- [Provided records]
------------------------------

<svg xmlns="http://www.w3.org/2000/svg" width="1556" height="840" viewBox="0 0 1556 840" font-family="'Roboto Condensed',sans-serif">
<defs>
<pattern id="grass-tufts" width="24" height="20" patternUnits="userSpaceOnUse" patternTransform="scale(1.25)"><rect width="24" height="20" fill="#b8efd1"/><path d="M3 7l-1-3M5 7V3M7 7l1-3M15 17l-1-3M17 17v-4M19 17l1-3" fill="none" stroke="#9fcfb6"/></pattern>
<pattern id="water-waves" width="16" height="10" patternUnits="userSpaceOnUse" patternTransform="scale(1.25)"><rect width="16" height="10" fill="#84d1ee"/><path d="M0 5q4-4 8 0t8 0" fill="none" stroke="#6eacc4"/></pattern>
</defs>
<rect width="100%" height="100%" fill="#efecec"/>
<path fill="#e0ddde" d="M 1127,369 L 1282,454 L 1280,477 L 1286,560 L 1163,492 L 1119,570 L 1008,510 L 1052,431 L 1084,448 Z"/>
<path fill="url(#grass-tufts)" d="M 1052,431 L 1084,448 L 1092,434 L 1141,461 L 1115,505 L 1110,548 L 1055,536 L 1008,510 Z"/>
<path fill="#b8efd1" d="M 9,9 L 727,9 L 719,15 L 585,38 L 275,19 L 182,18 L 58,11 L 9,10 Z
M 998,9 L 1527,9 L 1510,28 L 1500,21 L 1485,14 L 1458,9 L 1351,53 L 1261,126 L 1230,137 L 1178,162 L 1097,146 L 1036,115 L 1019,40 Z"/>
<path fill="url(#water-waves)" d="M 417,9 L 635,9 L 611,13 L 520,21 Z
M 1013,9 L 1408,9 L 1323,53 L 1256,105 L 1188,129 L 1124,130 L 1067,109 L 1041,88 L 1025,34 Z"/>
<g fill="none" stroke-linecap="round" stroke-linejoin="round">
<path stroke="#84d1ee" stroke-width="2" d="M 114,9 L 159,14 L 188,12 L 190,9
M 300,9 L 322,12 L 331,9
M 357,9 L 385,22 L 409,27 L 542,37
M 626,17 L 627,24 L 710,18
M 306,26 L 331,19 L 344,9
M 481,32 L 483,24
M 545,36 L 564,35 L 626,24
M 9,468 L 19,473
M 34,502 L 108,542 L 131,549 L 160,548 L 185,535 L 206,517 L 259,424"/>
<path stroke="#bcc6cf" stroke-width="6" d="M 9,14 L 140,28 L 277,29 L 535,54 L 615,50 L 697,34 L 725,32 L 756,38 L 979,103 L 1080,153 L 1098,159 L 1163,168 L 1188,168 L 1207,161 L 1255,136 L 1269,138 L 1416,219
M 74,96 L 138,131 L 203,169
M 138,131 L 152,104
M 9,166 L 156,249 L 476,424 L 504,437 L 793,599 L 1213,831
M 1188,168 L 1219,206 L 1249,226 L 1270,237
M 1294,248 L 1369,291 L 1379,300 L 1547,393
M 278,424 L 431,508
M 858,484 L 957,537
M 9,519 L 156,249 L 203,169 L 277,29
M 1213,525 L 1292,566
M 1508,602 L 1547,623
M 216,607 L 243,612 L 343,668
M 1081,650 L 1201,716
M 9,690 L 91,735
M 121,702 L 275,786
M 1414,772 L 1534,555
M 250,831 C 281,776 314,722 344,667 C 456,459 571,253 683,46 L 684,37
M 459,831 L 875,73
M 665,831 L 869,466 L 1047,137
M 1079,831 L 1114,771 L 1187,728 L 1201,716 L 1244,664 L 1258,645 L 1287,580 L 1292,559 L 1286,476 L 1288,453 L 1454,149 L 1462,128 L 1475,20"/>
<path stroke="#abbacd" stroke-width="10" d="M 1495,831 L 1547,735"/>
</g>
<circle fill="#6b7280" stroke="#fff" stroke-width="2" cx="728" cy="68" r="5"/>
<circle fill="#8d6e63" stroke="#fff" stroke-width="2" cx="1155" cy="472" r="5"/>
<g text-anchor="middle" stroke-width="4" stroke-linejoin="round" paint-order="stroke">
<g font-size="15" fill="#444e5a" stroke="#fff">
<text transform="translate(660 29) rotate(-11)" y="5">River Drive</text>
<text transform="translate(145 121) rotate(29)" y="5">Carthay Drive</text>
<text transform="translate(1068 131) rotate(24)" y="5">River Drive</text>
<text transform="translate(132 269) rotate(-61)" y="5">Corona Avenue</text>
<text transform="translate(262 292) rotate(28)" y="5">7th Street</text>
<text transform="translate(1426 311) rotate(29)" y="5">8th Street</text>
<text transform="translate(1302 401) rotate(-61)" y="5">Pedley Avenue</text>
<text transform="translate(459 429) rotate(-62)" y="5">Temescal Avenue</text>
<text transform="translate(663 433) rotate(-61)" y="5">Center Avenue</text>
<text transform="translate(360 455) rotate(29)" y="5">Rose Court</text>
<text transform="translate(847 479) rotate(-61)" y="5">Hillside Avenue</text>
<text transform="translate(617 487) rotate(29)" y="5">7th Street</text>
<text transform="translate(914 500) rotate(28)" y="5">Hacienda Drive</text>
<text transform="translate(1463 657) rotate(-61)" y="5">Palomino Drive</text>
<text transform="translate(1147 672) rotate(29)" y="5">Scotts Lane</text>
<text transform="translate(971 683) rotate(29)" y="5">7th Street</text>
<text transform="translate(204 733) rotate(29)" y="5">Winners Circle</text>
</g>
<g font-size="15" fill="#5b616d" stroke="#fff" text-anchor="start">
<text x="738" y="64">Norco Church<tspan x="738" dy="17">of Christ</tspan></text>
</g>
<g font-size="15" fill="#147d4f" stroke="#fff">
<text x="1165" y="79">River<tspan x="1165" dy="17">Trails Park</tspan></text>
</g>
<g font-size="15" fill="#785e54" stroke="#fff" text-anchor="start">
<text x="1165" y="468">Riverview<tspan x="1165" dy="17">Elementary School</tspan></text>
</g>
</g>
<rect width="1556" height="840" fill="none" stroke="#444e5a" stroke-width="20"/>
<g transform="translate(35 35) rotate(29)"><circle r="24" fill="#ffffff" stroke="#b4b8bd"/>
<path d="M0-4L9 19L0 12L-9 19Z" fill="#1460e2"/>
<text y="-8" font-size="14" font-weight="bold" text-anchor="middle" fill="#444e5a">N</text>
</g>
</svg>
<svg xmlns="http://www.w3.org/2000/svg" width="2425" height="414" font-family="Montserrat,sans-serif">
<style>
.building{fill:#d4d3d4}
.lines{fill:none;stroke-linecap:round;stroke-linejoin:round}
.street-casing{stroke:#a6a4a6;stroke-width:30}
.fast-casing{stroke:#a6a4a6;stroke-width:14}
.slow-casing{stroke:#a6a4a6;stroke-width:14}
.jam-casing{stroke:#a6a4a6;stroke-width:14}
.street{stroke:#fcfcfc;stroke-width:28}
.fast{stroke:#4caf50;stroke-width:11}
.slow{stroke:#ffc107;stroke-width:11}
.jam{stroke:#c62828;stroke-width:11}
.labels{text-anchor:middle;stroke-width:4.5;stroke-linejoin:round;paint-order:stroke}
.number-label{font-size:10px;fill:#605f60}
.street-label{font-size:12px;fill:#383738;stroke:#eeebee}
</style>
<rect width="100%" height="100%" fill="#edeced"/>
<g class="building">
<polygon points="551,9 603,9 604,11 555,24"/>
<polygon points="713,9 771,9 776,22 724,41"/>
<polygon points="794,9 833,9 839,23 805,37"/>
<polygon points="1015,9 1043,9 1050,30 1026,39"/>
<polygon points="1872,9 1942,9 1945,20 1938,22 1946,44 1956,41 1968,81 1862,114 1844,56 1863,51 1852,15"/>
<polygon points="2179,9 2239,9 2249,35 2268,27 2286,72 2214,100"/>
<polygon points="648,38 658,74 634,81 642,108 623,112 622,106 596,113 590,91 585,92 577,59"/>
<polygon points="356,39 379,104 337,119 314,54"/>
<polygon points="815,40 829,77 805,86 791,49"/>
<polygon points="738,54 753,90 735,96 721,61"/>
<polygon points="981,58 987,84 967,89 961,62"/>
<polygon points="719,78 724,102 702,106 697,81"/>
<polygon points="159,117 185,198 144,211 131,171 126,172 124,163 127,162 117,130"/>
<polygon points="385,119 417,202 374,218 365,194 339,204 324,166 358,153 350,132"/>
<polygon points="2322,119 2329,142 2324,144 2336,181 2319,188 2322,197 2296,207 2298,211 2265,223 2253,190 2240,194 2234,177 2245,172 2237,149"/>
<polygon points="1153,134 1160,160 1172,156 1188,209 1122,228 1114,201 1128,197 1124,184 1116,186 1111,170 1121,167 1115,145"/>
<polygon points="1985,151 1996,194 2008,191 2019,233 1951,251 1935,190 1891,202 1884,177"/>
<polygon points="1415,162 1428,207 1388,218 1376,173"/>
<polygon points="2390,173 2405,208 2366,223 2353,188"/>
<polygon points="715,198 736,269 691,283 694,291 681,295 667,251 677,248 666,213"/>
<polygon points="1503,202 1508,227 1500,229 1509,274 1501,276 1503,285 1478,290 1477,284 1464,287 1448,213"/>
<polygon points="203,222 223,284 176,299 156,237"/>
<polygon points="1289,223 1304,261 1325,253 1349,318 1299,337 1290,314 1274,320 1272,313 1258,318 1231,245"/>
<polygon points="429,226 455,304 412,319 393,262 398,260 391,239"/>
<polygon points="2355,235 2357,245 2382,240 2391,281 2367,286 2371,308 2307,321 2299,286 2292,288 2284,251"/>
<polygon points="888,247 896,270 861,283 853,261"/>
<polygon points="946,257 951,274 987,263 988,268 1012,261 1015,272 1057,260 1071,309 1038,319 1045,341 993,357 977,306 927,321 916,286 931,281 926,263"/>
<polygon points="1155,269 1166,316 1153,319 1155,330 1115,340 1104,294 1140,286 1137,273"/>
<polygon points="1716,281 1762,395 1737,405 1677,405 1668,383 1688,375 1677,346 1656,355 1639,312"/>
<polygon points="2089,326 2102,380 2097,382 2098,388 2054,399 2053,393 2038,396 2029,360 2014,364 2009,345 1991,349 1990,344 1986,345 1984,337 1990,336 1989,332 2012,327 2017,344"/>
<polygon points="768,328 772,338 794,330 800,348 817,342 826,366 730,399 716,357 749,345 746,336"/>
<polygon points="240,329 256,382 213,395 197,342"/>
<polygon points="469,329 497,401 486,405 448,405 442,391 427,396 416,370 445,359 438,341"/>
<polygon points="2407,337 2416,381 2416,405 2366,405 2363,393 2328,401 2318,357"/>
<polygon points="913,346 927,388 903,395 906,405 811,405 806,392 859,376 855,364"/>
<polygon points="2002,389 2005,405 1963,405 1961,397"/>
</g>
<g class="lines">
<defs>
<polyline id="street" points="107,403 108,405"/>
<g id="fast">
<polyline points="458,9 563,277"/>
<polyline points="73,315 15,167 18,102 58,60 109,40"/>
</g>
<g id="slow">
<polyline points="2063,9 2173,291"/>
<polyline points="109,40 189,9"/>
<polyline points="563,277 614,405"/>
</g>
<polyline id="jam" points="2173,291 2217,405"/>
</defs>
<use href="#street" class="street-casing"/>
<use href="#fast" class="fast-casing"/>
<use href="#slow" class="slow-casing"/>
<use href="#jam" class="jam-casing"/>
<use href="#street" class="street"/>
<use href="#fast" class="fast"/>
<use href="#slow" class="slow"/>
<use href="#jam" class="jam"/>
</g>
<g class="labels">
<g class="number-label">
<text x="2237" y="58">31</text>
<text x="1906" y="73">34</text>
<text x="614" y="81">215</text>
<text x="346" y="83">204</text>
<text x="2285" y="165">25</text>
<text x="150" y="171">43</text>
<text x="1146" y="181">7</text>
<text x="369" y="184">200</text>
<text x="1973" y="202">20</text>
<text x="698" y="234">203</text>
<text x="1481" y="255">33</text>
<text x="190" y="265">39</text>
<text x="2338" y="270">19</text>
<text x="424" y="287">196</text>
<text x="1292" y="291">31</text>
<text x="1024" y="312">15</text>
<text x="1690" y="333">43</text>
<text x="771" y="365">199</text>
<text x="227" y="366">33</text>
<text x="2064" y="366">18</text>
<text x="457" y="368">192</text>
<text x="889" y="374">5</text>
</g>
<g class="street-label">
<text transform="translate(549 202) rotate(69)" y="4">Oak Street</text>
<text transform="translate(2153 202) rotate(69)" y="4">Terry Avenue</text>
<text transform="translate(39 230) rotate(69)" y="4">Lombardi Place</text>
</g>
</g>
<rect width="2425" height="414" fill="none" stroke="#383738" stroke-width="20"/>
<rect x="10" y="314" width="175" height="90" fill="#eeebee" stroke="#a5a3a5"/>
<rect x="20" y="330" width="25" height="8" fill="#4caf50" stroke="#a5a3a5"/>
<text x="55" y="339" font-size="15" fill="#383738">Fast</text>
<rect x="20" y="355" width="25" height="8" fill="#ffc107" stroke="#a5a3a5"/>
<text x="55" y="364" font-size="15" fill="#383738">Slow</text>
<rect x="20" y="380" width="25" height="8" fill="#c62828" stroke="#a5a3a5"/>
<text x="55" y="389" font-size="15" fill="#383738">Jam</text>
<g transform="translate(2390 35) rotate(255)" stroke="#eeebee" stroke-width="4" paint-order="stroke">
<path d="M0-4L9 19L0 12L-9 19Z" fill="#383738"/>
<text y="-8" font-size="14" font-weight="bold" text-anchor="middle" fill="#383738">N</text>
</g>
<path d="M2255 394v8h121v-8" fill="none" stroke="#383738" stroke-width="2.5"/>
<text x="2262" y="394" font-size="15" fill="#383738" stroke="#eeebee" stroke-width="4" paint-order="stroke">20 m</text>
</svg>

------------------------------

- [The problem]
How many lines in this material contain the string "bold"? State the number alone.

- [Exercise answer]
2